The Saad group uses the supercomputers to develop high-performance software in numerical linear algebra. Among these are EVSL (a library of eigensolvers based on spectrum slicing) and GeMSLR (a library of linear system solvers based on domain-decomposition and multilevel low-rank correction). The researchers develop new parallel algorithms for solving linear systems, linear eigenvalue problems, and nonlinear eigenvalue problems. The group is also carrying out research machine learning, which involves the use of GPU resources when training Graph Neural Networks (GNNs). The research focuses on designing an efficient coarsening algorithm to serve as a preprocessing step, aimed at scaling existing GNN-based graph classification algorithms to large graphs. The datasets used to conduct the experiments cover a variety of real-world applications, including identifying protein functions, classifying movies, and finding possible connections in social networks.

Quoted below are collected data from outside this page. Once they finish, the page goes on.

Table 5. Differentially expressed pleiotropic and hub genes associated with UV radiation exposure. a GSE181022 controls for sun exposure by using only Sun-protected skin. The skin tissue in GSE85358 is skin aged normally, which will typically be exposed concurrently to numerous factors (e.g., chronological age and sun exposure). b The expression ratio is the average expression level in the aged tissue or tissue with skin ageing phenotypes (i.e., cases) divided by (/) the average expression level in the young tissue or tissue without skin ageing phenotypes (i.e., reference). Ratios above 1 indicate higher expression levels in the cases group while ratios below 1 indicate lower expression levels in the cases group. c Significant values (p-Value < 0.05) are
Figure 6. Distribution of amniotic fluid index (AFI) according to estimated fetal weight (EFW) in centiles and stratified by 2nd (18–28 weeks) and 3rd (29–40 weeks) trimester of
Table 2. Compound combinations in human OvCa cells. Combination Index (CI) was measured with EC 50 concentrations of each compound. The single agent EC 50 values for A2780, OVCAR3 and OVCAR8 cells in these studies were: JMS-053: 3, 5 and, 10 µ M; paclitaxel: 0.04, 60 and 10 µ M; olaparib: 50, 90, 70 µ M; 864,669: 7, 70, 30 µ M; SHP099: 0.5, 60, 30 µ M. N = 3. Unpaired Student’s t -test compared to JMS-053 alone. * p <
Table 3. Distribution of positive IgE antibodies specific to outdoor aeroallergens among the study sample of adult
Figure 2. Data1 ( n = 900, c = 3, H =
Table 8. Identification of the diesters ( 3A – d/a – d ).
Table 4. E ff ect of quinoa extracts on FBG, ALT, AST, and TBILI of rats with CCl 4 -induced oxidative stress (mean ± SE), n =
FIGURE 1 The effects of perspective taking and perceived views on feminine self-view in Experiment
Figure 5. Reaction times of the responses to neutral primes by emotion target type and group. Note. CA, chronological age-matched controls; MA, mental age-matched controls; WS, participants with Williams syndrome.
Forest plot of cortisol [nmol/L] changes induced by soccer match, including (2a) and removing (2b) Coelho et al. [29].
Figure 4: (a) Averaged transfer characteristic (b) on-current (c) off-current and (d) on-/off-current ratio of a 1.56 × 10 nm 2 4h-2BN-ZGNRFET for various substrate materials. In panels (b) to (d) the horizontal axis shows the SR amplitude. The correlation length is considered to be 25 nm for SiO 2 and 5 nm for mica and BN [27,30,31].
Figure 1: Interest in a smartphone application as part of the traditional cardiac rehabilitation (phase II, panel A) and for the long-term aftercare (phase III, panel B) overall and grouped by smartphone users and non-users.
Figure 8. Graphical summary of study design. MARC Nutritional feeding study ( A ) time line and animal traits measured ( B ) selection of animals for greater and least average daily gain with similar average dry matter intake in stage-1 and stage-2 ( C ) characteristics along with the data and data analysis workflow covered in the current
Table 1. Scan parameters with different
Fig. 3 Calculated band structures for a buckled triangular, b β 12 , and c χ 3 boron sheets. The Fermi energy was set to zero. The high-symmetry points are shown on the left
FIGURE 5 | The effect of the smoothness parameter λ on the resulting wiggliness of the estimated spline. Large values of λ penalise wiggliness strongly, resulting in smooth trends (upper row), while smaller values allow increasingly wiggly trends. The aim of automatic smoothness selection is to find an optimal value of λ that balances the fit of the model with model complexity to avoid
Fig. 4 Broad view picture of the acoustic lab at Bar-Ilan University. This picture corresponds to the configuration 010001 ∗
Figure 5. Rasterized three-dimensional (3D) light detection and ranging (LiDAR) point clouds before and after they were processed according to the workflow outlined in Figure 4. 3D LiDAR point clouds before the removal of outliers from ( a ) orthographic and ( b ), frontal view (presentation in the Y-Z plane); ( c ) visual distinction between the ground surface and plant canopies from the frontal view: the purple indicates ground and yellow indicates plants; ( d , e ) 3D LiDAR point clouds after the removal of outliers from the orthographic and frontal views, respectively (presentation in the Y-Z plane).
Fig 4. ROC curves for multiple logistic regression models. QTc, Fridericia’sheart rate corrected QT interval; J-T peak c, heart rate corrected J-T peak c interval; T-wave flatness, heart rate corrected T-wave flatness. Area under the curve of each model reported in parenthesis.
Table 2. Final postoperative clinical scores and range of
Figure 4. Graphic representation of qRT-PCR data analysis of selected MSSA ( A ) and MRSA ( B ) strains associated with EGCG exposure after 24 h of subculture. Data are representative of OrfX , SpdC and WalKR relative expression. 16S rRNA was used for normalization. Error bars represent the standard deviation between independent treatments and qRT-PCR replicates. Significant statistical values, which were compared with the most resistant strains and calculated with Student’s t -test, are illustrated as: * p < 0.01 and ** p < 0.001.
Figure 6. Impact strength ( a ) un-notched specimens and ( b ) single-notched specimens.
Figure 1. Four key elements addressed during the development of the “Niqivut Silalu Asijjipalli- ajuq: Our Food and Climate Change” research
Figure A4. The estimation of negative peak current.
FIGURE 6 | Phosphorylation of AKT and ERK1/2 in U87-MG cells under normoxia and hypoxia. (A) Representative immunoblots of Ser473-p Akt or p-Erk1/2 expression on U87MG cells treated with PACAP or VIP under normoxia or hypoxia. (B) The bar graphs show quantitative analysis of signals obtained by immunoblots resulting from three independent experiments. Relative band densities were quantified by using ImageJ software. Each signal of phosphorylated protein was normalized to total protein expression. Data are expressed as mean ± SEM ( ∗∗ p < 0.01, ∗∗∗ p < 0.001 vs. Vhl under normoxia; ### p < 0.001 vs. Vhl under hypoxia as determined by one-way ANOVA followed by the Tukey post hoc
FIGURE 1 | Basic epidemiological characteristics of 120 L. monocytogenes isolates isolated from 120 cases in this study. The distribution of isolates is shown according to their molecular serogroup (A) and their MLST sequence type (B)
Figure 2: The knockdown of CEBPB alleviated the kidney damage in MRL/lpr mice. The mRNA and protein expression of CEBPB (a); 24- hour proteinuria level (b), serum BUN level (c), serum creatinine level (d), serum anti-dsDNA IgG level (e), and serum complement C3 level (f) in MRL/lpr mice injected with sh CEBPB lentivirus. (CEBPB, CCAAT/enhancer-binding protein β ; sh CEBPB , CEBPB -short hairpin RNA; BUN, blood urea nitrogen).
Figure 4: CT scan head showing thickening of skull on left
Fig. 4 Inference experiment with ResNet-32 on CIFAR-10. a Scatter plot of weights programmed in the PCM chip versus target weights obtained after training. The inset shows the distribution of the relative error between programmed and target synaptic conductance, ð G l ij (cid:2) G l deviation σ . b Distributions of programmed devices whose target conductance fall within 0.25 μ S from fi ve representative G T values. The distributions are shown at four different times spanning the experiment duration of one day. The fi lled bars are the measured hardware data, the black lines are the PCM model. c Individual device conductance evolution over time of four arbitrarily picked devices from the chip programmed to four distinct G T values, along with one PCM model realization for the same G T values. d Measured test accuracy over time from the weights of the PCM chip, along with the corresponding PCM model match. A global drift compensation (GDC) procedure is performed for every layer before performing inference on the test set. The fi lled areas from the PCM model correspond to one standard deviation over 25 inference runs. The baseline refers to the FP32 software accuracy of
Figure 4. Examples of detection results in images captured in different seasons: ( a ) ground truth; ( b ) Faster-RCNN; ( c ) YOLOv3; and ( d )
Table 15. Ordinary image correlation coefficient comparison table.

This group has three main research projects that require MSI resources:
- Numerical methods for eigenvalue problems: The researchers are developing new techniques based on polynomial and/or rational filtering, domain decomposition, and Schur complements strategies. The group is also working on generalizing those techniques into nonlinear problems like approximating the eigenvalue problem by rational functions and linearizing the resulting problem and advanced Rayleigh quotient iteration-like method. They are also developing the EigenValues Slicing Library (EVSL) library, a high-performance and robust package for solving large and difficult eigenvalue problems.
- Solution of large sparse and dense linear systems: This includes the group's new generalized multilevel low-rank scalable preconditioners (GeMSLR) for general complex sparse linear systems, new algorithms based on multicoloring, as well as multiple-right-hand-sides problems. The group is working on improving the convergence result of those algorithms for hard problems, as well as improving the parallel performance. The researchers are developing the GeMSLR library, a parallel generalized multilevel low-rank scalable preconditioners for general complex sparse linear systems.
- New optimization methods for machine learning: This project includes large high-dimensional tensor completion and GNN-based graph classification algorithms for large graphs.